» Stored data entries
......

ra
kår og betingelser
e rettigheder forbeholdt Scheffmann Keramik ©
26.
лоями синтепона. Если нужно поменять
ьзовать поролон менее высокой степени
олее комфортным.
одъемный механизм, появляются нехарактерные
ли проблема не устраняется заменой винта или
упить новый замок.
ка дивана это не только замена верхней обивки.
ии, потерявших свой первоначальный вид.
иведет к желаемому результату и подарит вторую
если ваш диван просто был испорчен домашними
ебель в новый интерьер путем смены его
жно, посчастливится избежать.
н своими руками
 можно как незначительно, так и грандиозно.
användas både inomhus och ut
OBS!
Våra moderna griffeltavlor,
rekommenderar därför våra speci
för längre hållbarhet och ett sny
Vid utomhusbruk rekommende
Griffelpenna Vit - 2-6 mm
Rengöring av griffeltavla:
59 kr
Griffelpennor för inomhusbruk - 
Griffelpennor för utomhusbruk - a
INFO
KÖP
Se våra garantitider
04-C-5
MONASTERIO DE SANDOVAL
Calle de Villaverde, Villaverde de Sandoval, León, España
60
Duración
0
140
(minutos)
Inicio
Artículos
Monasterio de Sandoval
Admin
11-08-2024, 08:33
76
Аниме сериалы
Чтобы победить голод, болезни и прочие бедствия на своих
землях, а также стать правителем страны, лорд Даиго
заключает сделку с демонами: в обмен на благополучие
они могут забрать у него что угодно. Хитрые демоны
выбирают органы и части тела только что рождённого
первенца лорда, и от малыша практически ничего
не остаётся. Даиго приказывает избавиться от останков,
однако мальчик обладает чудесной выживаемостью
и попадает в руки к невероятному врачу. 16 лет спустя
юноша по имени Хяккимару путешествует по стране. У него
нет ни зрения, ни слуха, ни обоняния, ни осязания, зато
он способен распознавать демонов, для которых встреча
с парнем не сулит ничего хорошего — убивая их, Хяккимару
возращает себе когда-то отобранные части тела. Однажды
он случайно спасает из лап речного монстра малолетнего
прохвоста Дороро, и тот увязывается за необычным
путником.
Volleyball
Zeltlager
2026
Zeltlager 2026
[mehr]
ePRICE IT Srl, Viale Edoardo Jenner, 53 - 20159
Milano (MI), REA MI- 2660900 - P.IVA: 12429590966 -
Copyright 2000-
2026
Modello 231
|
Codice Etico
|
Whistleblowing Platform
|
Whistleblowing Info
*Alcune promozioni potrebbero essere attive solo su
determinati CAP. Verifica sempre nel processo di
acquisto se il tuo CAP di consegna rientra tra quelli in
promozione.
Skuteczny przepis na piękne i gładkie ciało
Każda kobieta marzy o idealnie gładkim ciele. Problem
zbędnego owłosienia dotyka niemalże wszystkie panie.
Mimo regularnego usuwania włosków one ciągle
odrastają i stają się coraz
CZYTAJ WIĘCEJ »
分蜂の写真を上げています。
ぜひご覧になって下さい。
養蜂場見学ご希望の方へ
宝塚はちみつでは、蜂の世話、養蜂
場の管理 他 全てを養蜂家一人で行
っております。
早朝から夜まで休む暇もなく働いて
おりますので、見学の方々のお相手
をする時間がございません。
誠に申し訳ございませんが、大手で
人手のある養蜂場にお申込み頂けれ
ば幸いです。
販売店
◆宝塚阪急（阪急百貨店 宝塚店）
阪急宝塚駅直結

......

» Exercise requirements
Rewrite the records above, replacing "Zeltlager" with "Sommerlager" and leaving everything else unchanged.

» Answer space
ra
kår og betingelser
e rettigheder forbeholdt Scheffmann Keramik ©
26.
лоями синтепона. Если нужно поменять
ьзовать поролон менее высокой степени
олее комфортным.
одъемный механизм, появляются нехарактерные
ли проблема не устраняется заменой винта или
упить новый замок.
ка дивана это не только замена верхней обивки.
ии, потерявших свой первоначальный вид.
иведет к желаемому результату и подарит вторую
если ваш диван просто был испорчен домашними
ебель в новый интерьер путем смены его
жно, посчастливится избежать.
н своими руками
 можно как незначительно, так и грандиозно.
användas både inomhus och ut
OBS!
Våra moderna griffeltavlor,
rekommenderar därför våra speci
för längre hållbarhet och ett sny
Vid utomhusbruk rekommende
Griffelpenna Vit - 2-6 mm
Rengöring av griffeltavla:
59 kr
Griffelpennor för inomhusbruk - 
Griffelpennor för utomhusbruk - a
INFO
KÖP
Se våra garantitider
04-C-5
MONASTERIO DE SANDOVAL
Calle de Villaverde, Villaverde de Sandoval, León, España
60
Duración
0
140
(minutos)
Inicio
Artículos
Monasterio de Sandoval
Admin
11-08-2024, 08:33
76
Аниме сериалы
Чтобы победить голод, болезни и прочие бедствия на своих
землях, а также стать правителем страны, лорд Даиго
заключает сделку с демонами: в обмен на благополучие
они могут забрать у него что угодно. Хитрые демоны
выбирают органы и части тела только что рождённого
первенца лорда, и от малыша практически ничего
не остаётся. Даиго приказывает избавиться от останков,
однако мальчик обладает чудесной выживаемостью
и попадает в руки к невероятному врачу. 16 лет спустя
юноша по имени Хяккимару путешествует по стране. У него
нет ни зрения, ни слуха, ни обоняния, ни осязания, зато
он способен распознавать демонов, для которых встреча
с парнем не сулит ничего хорошего — убивая их, Хяккимару
возращает себе когда-то отобранные части тела. Однажды
он случайно спасает из лап речного монстра малолетнего
прохвоста Дороро, и тот увязывается за необычным
путником.
Volleyball
Sommerlager
2026
Sommerlager 2026
[mehr]
ePRICE IT Srl, Viale Edoardo Jenner, 53 - 20159
Milano (MI), REA MI- 2660900 - P.IVA: 12429590966 -
Copyright 2000-
2026
Modello 231
|
Codice Etico
|
Whistleblowing Platform
|
Whistleblowing Info
*Alcune promozioni potrebbero essere attive solo su
determinati CAP. Verifica sempre nel processo di
acquisto se il tuo CAP di consegna rientra tra quelli in
promozione.
Skuteczny przepis na piękne i gładkie ciało
Każda kobieta marzy o idealnie gładkim ciele. Problem
zbędnego owłosienia dotyka niemalże wszystkie panie.
Mimo regularnego usuwania włosków one ciągle
odrastają i stają się coraz
CZYTAJ WIĘCEJ »
分蜂の写真を上げています。
ぜひご覧になって下さい。
養蜂場見学ご希望の方へ
宝塚はちみつでは、蜂の世話、養蜂
場の管理 他 全てを養蜂家一人で行
っております。
早朝から夜まで休む暇もなく働いて
おりますので、見学の方々のお相手
をする時間がございません。
誠に申し訳ございませんが、大手で
人手のある養蜂場にお申込み頂けれ
ば幸いです。
販売店
◆宝塚阪急（阪急百貨店 宝塚店）
阪急宝塚駅直結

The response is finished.